HEPA Vacuum to Remove and Prevent Mold

Regularly vacuuming your home with a HEPA (high efficiency particulate air) vacuum cleaner helps to reduce allergic reactions to mold and prevent mold growing in the home.

HEPA Filters

Vacuums with HEPA filters remove at least 99.97% of the particles in a room that are 0.3 micrometers large and remove an even higher percentage of other sized particles (mold spores are about 1-20 micrometers in size).
When you vacuum with a non-HEPA vacuum cleaner most mold spores pass through the filtration, out the exhaust and back into the air, as they are too small for ordinary filters to trap them.
But when you vacuum with a HEPA vacuum cleaner mold spores are caught by the HEPA filter and kept inside the vacuum. This is why vacuuming with a HEPA vacuum is one of the best ways to reduce the number of mold spores in your home which are the cause of mold allergies.

HEPA Vacuums Help With Allergies

Besides reducing mold spores, HEPA vacuums also remove other types of allergens from the home which could be causing you to suffer allergic reactions. For example, pollen and dust mite feces.
It’s best to vacuum your home at least once a week with a HEPA vacuum cleaner to minimize the amount of mold spores and other allergens in the air. Not only will less mold spores in your home’s air reduce allergic reactions but it will also reduce the chances of mold growing in your home. Mold Symptoms describes the symptoms which mold and allergies cause.

HEPA Vacuums in Mold Removal and Remediation

Besides being a great help in minimizing mold spores in the home through regular vacuuming, HEPA vacuum cleaners are also vital during the mold removal and remediation process.
If you have found mold in your home, after removing the mold growth the final stage should be to vacuum the room with a HEPA vacuum cleaner.

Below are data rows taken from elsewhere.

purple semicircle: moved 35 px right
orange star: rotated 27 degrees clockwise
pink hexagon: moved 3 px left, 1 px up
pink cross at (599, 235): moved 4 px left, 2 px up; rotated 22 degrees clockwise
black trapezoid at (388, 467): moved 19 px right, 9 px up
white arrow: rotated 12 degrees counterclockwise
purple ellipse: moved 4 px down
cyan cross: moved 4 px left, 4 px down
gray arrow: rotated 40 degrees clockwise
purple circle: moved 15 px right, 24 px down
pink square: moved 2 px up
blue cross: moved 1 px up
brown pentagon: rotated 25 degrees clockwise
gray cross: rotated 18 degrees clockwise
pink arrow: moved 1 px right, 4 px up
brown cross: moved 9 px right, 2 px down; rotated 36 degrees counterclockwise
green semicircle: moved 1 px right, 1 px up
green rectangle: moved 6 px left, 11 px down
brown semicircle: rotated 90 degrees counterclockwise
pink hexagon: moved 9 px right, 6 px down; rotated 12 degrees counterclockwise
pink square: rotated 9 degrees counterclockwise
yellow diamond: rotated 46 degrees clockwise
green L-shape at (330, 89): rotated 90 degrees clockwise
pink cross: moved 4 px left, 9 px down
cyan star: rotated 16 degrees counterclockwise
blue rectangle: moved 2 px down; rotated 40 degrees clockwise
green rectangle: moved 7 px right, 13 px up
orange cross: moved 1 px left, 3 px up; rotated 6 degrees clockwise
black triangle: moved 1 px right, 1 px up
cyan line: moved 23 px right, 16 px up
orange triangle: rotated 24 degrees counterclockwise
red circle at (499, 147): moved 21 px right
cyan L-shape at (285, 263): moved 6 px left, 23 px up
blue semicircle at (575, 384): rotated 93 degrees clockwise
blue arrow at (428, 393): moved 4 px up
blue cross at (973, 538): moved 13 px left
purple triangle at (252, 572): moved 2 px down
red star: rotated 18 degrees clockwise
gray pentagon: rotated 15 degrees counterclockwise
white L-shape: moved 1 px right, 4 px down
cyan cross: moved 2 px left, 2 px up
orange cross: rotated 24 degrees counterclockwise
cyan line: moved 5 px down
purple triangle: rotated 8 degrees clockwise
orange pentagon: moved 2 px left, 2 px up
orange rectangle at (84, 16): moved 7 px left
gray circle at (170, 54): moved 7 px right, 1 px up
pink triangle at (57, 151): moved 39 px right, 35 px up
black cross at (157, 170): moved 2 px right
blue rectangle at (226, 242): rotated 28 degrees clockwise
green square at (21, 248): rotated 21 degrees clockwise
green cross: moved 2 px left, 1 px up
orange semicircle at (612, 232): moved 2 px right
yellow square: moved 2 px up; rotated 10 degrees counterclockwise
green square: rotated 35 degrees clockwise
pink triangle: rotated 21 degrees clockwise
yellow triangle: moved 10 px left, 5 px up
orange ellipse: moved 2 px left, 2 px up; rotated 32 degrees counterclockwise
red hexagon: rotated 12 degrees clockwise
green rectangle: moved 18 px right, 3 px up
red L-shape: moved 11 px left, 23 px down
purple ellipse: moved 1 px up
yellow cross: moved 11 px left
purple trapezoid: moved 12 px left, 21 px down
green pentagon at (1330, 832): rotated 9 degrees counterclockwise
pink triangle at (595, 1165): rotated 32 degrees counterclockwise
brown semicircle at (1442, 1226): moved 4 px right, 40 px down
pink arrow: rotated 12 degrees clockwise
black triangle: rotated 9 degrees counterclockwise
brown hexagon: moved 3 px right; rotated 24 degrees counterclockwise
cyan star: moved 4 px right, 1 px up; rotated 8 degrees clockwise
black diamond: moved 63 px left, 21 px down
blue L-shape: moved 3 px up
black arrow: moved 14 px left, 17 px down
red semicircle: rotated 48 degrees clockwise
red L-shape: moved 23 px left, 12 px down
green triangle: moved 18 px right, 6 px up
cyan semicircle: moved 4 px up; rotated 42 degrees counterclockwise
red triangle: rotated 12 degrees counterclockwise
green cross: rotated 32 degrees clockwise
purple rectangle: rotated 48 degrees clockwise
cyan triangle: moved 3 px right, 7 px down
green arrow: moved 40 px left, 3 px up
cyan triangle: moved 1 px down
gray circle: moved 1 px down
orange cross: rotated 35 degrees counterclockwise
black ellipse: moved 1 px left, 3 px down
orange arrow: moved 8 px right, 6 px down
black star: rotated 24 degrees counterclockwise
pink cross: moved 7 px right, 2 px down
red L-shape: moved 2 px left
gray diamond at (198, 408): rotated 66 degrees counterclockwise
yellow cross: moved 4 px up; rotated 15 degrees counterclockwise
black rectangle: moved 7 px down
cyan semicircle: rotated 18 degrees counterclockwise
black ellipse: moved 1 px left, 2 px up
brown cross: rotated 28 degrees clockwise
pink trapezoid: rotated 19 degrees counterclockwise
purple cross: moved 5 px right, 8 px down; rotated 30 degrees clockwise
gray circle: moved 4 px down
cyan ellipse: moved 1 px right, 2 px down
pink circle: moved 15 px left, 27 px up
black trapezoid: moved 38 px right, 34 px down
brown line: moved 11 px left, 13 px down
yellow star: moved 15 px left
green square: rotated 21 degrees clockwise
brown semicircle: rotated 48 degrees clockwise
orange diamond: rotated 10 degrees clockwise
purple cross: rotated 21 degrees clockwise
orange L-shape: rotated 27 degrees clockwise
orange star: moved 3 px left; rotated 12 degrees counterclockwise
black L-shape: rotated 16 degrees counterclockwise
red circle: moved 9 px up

This will vacuum up any mold spores stirred up during the mold removal process. Surfaces where the mold was growing should also be HEPA vacuumed, if practical, to remove any residual mold particles.
For more about mold removal and remediation and the role of HEPA vacuum cleaners during the process, visit the Mold Removal and Remediation page.


Buying a HEPA Vacuum Cleaner

If you want to purchase a HEPA vacuum cleaner you can expect to pay about $300 for a good HEPA vacuum. The HEPA filters in HEPA vacuums have ratings such as H10 or H14 based on the percentage of microscopic particles they can trap. The vacuum with the higher number filter rating is usually more expensive but should also be able to remove more microscopic particles, such as allergens, from your home.

Non-HEPA Vacuum Cleaners and Mold

If your vacuum cleaner is not HEPA filtered it probably won’t remove many of the mold spores in your home, apart from a small number of mold spores which might be stuck to dust. In fact, vacuuming with a non-HEPA vacuum can stir up even more mold spores into the air of the home, as mold spores which get sucked up into the vacuum pass right through it and out the exhaust. This is why you should never vacuum over a patch of mold growth using a non-HEPA vacuum.

HEPA Vacuum Cleaners and Mycotoxins

Although HEPA filters remove mold spores from the air they aren’t effective at filtering the mycotoxins produced by toxic mold. Central vacuum systems can help to remove some of the mycotoxins from a home if the air is exhausted outside the house. However most of the mycotoxins in materials such as carpet will remain embedded even after vacuuming. There is no way to remove all the mycotoxins from carpets and so carpet that has been in an environment with mycotoxins should be removed and replaced.